Nah itu. Dunia, realita dan apa yang ada dihadapan mata sudah terlalu horror. Itu  yang akhirnya kami simpulkan dan sepakati, kami, saya dan pasangan saya, yang seperti dibilang sebelumnya. Agak sedikit memanjangkan rantai kata setelah memaknai horror sebagai tagihan. Horror itu kemudian menjelma dalam bentuk paling nyata dan terasa, yang mana berikutnya kata menurun pada “negara.” Jadi ingat, salahsatu poster Gigs Kostum Spektakel 2 tahun lalu. Teksnya kurang lebih : “Kalian Horror? Negara lebih menakutkan!” – semacam itu. Bisa sangat salah. Bisa saja hanya sinis belaka.

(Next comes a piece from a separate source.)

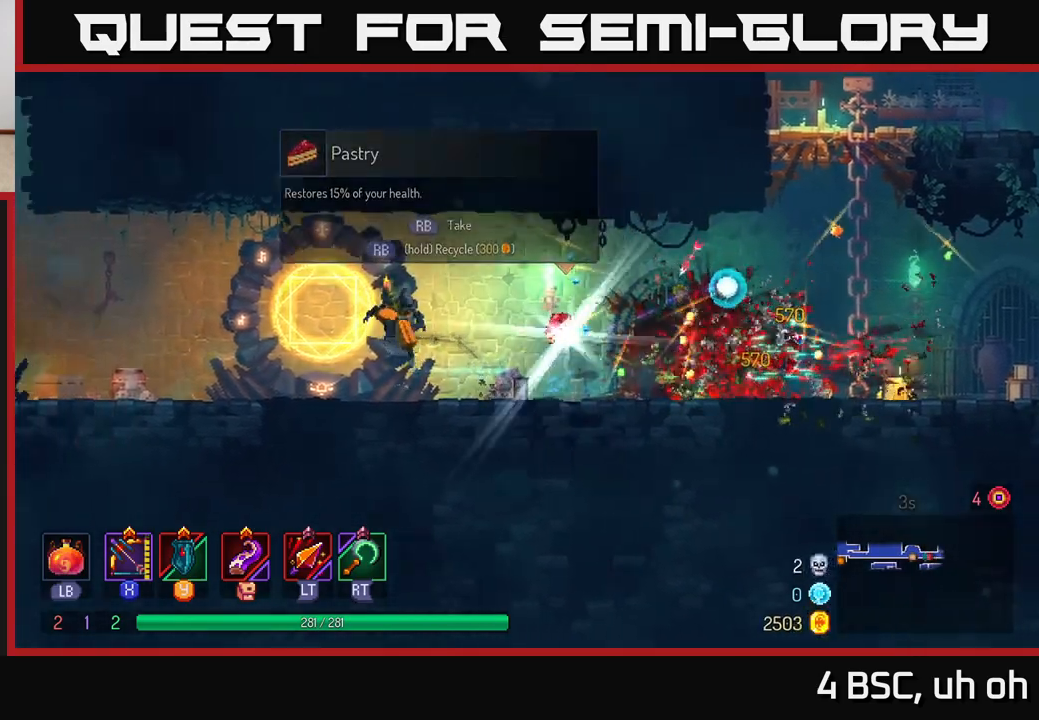
{"buttons": ["X"], "left_stick": "down-right", "right_stick": "center", "events": [[117, "A", "up"], [200, "X", "down"], [200, "left_stick", "right"], [383, "left_stick", "down-right"]]}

Sepintas memang terbaca dan terdengar penuh sinisme personal. Sinisme terhadap sesuatu yang lebih besar, seringkali muncul jika sesuatu sudah mulai terlalu abstrak. Tipikal, harus ada yang disalahkan. Sayangnya memang mereka sudah salah saja dari mana-mana.

Tapi jika memang diliat agak lebih jauh dan diturunkan ke ranting-ranting pemikiran, dijabarkan. Sinonim horror model itu tak pernah begitu mengejutkan lagi. Apa yang kita  hadapi dalam upaya bertahan hidup, pemenuhan kebutuhan dan membicarakan sesuatu, semakin kesini, tampak terus makin menakutkan. Sekali lagi ini bukan sentimen kosong siang bolong atau sinisme acak tak jelas seperti tadi dibilang.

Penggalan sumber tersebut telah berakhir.